Peter and his colleagues from Fula Camp and other surrounding villages were trained to setup the beehives and get the empty honeycombs, melt them and put them in the hives to attract the bees.
According to him, with the new education, farmers have been able to understand the importance of protecting and preserving the forest for future generations, amid efforts to mitigate climate change.
Like Peter, Joe Dahn, who is a resident of Green-Bar City, has seen his income improved and his ability to provide on-time for his family as a bee and cocoa farmer.
“With sales from bee farming, I can now regularly pay my seven children’s tuition and put food on our table. This was not the case years back. Also, with bee farming; it is easy and comes with less effort, unlike the old farming method that requires a lot of strength, energy, and consumes more time,” Dahn added.
Although Dahn doesn’t have a large beehive, he still makes US$204 (L$39,984) per six-month harvest or more when the harvest is good.
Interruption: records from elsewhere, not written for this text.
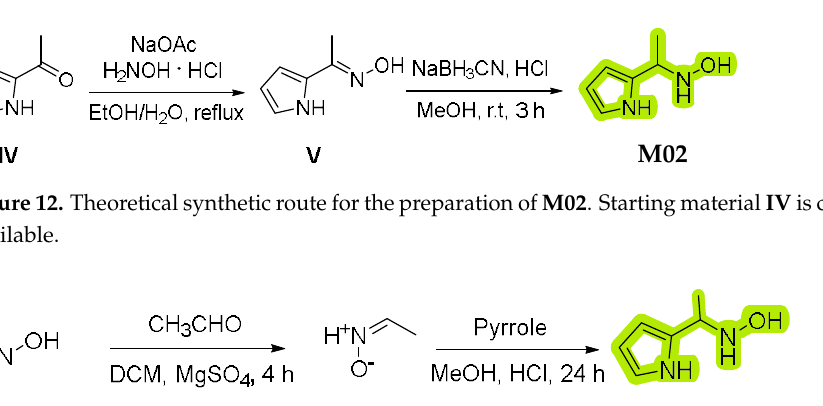
Figure 12. Theoretical synthetic route for the preparation of M02 . Starting material IV is commer- Figure 13. Alternative synthetic route for the preparation of M02 . Starting material VI is commer- cially available. cially available.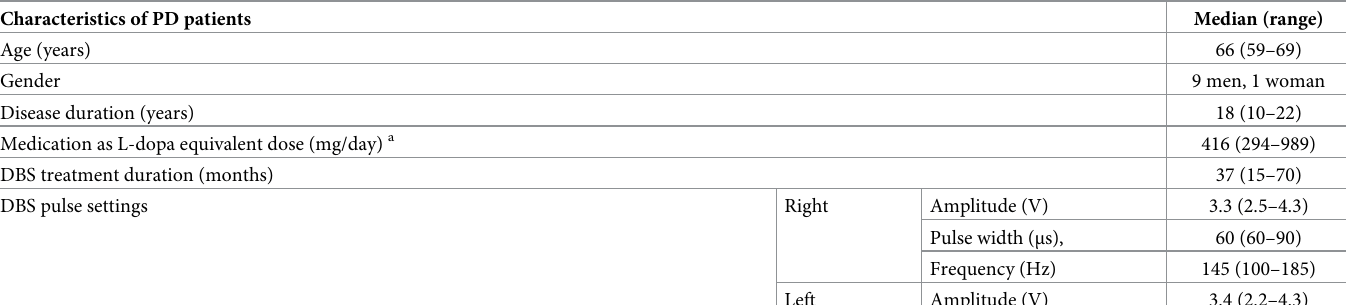
Table 1. Characteristics of Parkinson’s disease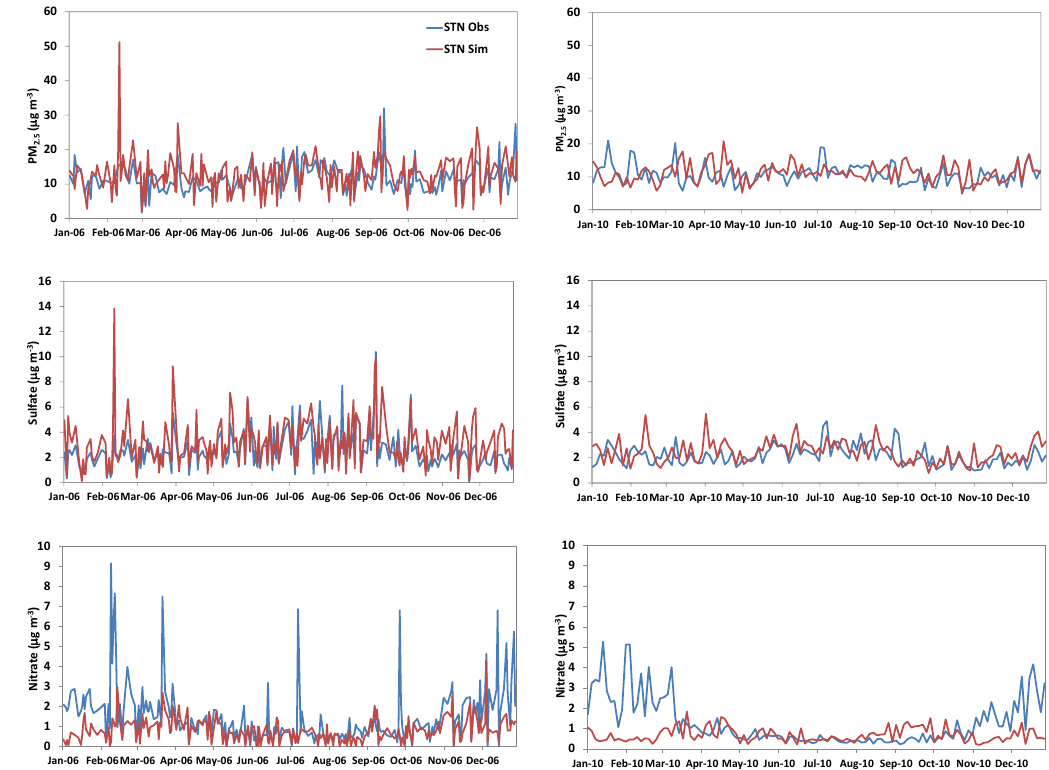
Figure 8. Time series of Obs vs. Sim PM 2 . 5 , SO 4 and NO 3 concentrations against STN for 2006 and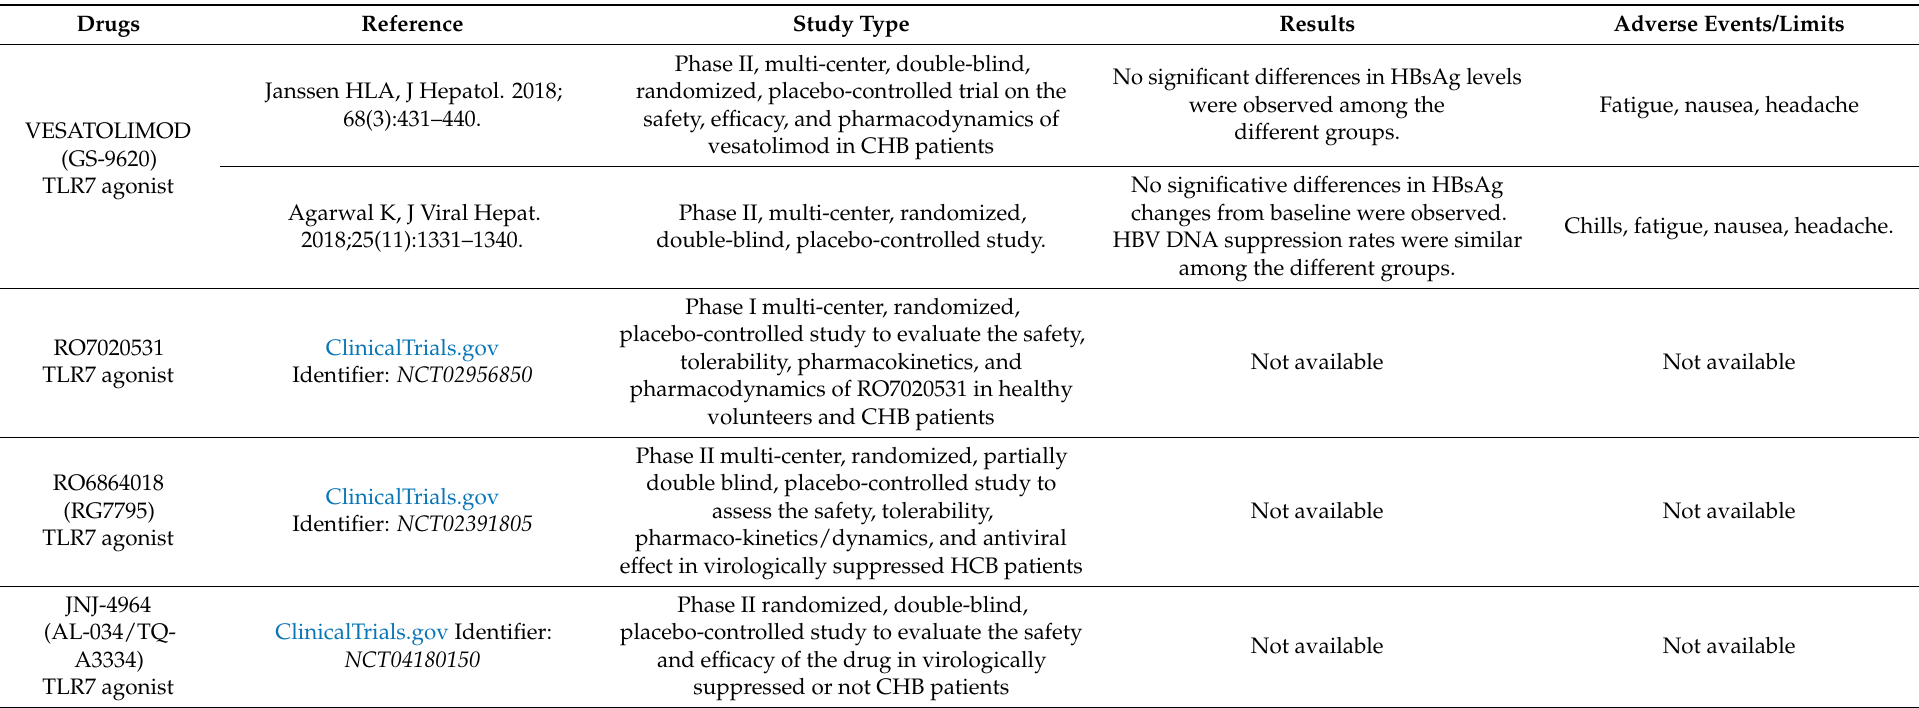
Table 2. Some of the main immunomodulatory drugs under investigation in the HBV chronic infection field. TLR: toll-like receptor; CHB: chronic hepatitis B; ISG15: interferon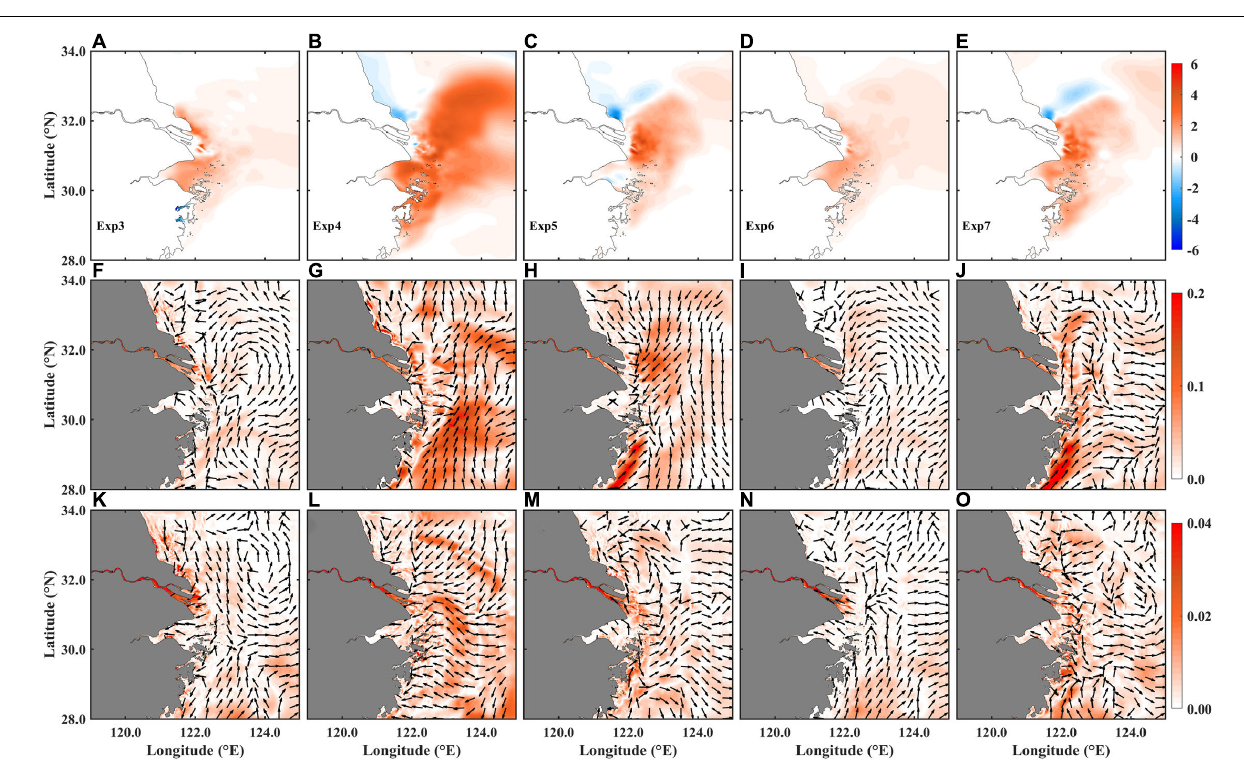
FIGURE 13 | The difference of (A–E) surface salinity, (F–J) surface current, and (K–O) bottom current (unit: ms − 1 ) averaged from July 11 to 19, 2006 in (A,F,K) Exp1 (CR) –Exp3 (NoCWCBS), (B,G,L) Exp1–Exp4 (NoFormDrag), (C,H,M) Exp1–Exp5 (NoWDinTKE), (D,I,N) Exp1–Exp6 (NoWRS), and (E,J,O) Exp1–Exp7 (NoCARWE). Color indicates magnitude and arrows for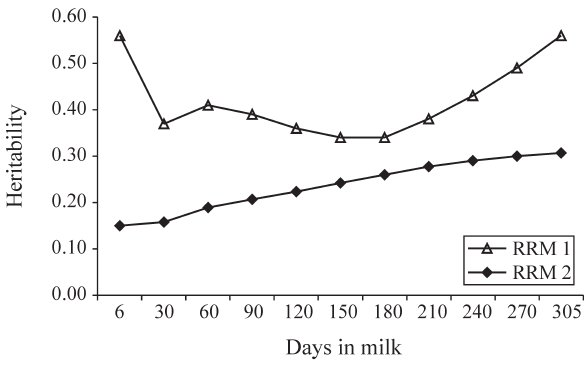
Figure 3 - Heritability estimates for milk yield during the different lacta- tion periods estimated by the RRM1 and RRM2 random regression mod-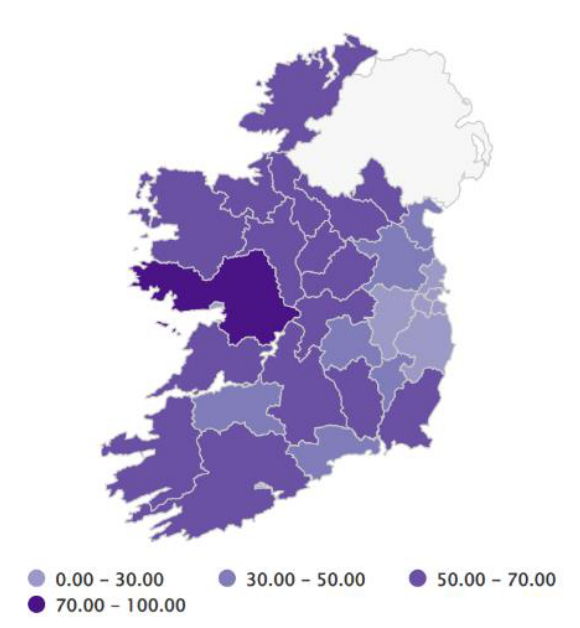
Figure 1: Percentage of homes constructed since 2011 that are one-off houses, 2016 (Central Statistics Office,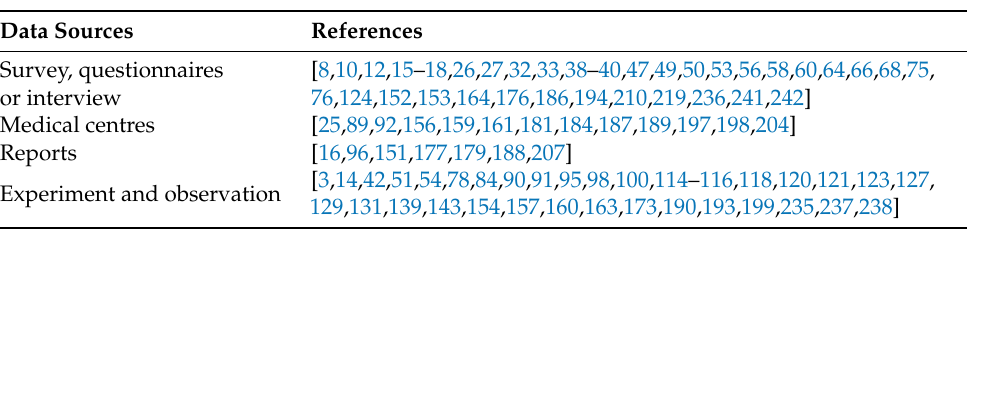
Table 6. References of previous data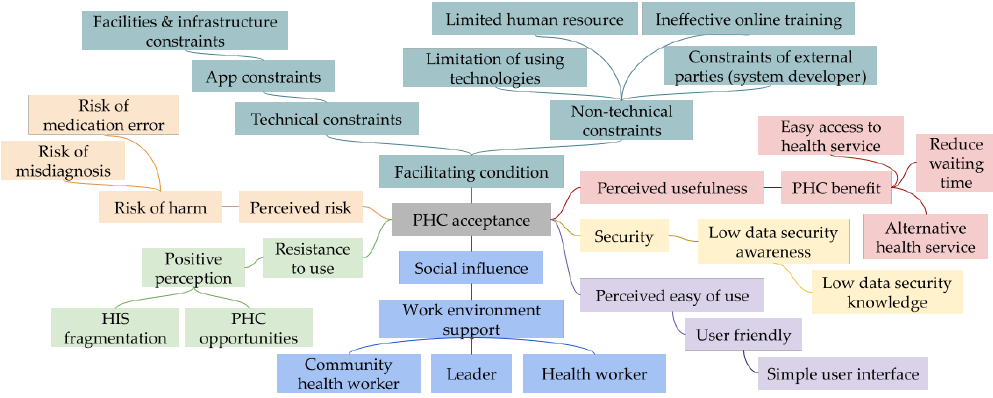
Figure 3. Mind map of PHC acceptance.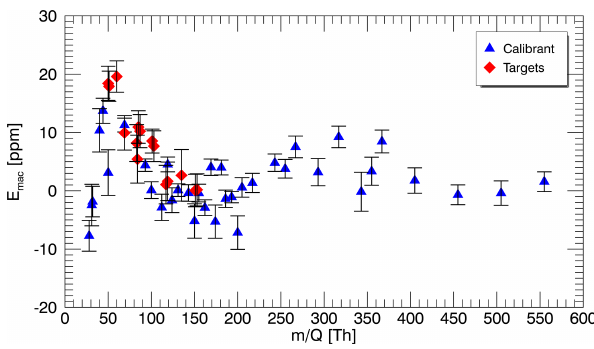
Figure 2. Mass resolving power over the whole mass range as determined for all mass axis calibration masses found in calibrant pulses during a measurement series as well as 15 target masses from analyte molecules. Error bars: 1-fold standard deviation of each mass over 44 individual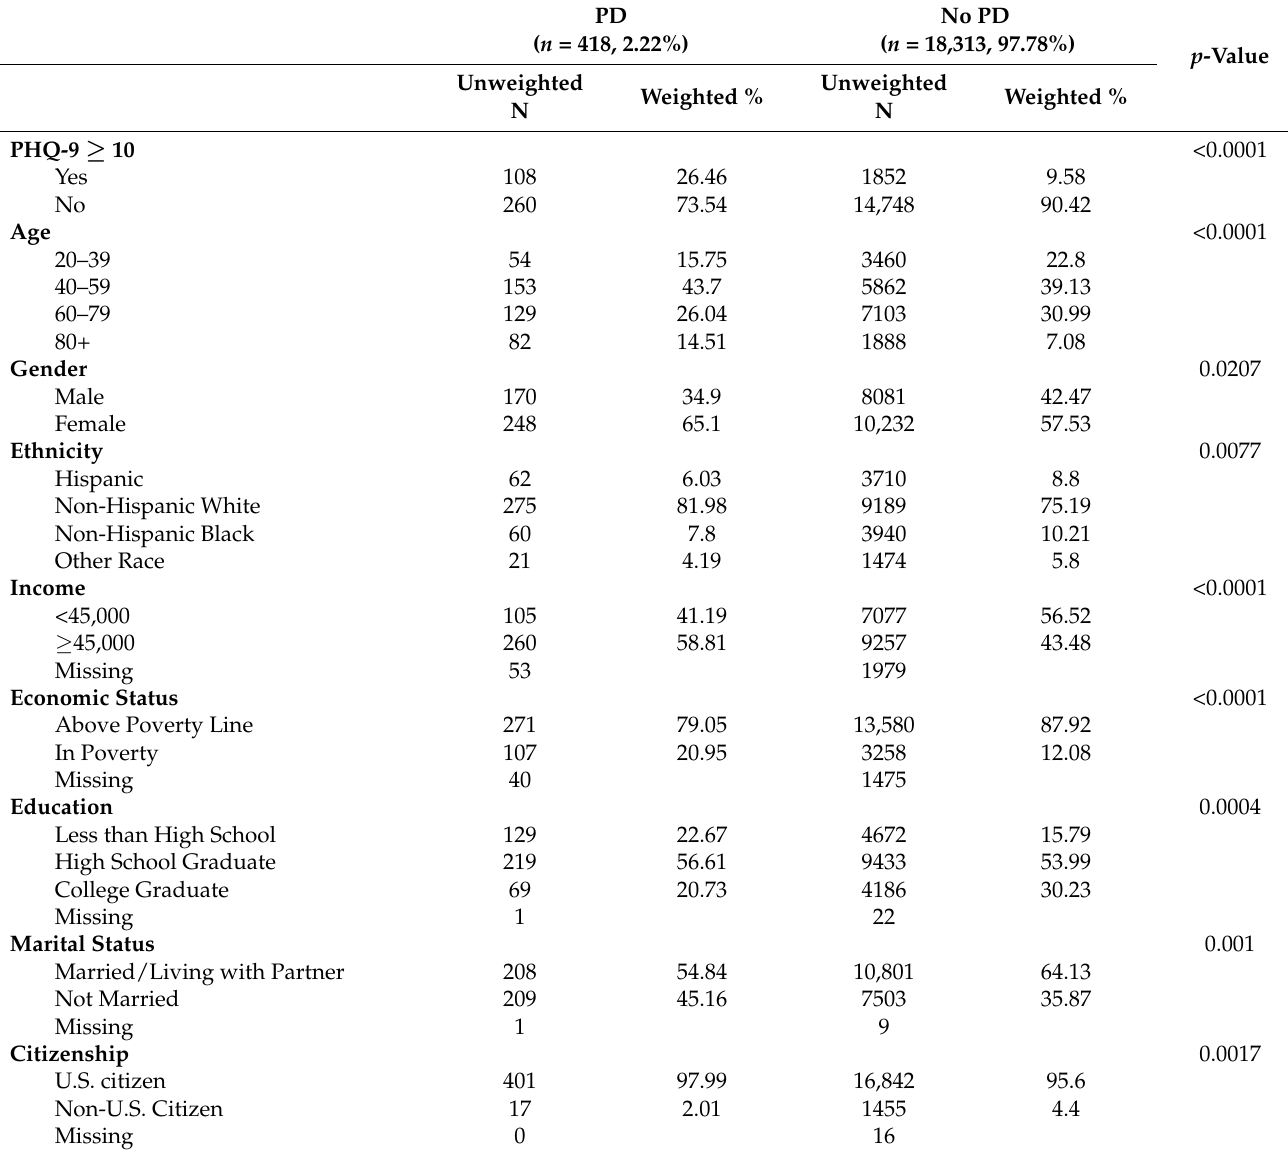
Table 2. Comparison of Patients With and Without Parkinson’s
“I am grateful for what I am making now because I was not making much money,” Dahn added. “The amount might sound little to others but it is enough money that can solve my problems. I am also focusing on increasing my beehives to expand my income.”
Unlike Peter, Dahn is also into cocoa farming, after having acquired advance knowledge from the project to supplement his bees farming income.
“Upon my first cocoa harvest, which will take place after one-year eight months, I intend to use the money from there to enlarge my farm to a cocoa plantation because I think my children will be able to harvest when I am dead,” he said.
Meanwhile, Dahn also encouraged other farmers to join the preservation of forests because there are huge future benefits not just from the community but also for the near future.
About honey bees
According to Arizona State University’s Ask A Biologist, there are three types of honey bees within a hive: the queen, the workers, and the drones. A queen bee is the only female bee in the hive that gets to reproduce. Worker bees are all female and are all offspring of the queen. But there are males in the hive called drones.
Only one queen lives in a hive. She is the largest bee in the colony, with a long and graceful body. She is the only female with fully developed ovaries. The queen’s two primary purposes are to produce chemical scents that help regulate the unity of the colony and to lay lots of eggs.
Each hive of bees can produce anywhere from 20 to 60 pounds of honey on average per year (depending on a variety of factors such as geographic location, weather, temperature, pests, local flora, and more). Some hives can produce much greater amounts under ideal management conditions.